#### Material for this exercise
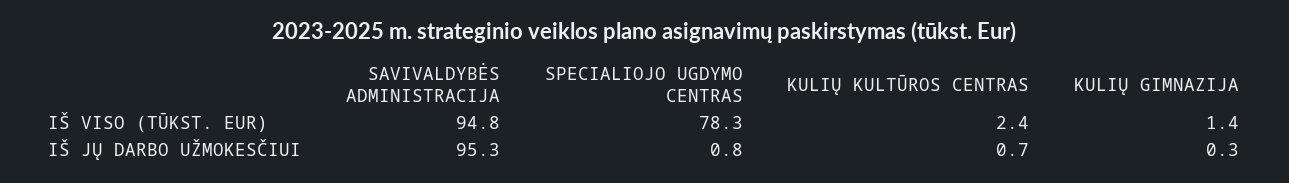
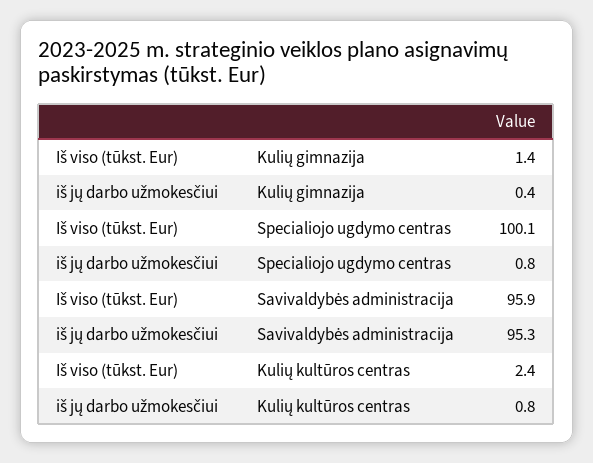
  {
    "SAVIVALDYBĖS ADMINISTRACIJA": {
-     "IŠ VISO (TŪKST. EUR)": 94.8,
+     "IŠ VISO (TŪKST. EUR)": 95.9,
      "IŠ JŲ DARBO UŽMOKESČIUI": 95.3
    },
    "SPECIALIOJO UGDYMO CENTRAS": {
-     "IŠ VISO (TŪKST. EUR)": 78.3,
+     "IŠ VISO (TŪKST. EUR)": 100.1,
      "IŠ JŲ DARBO UŽMOKESČIUI": 0.8
    },
    "KULIŲ KULTŪROS CENTRAS": {
      "IŠ VISO (TŪKST. EUR)": 2.4,
-     "IŠ JŲ DARBO UŽMOKESČIUI": 0.7
+     "IŠ JŲ DARBO UŽMOKESČIUI": 0.8
    },
    "KULIŲ GIMNAZIJA": {
      "IŠ VISO (TŪKST. EUR)": 1.4,
-     "IŠ JŲ DARBO UŽMOKESČIUI": 0.3
+     "IŠ JŲ DARBO UŽMOKESČIUI": 0.4
    }
  }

#### Required action
Which lines in the records above include the word "VISO"? Copy them out.

#### Answer to the problem
-     "IŠ VISO (TŪKST. EUR)": 94.8,
+     "IŠ VISO (TŪKST. EUR)": 95.9,
-     "IŠ VISO (TŪKST. EUR)": 78.3,
+     "IŠ VISO (TŪKST. EUR)": 100.1,
      "IŠ VISO (TŪKST. EUR)": 2.4,
      "IŠ VISO (TŪKST. EUR)": 1.4,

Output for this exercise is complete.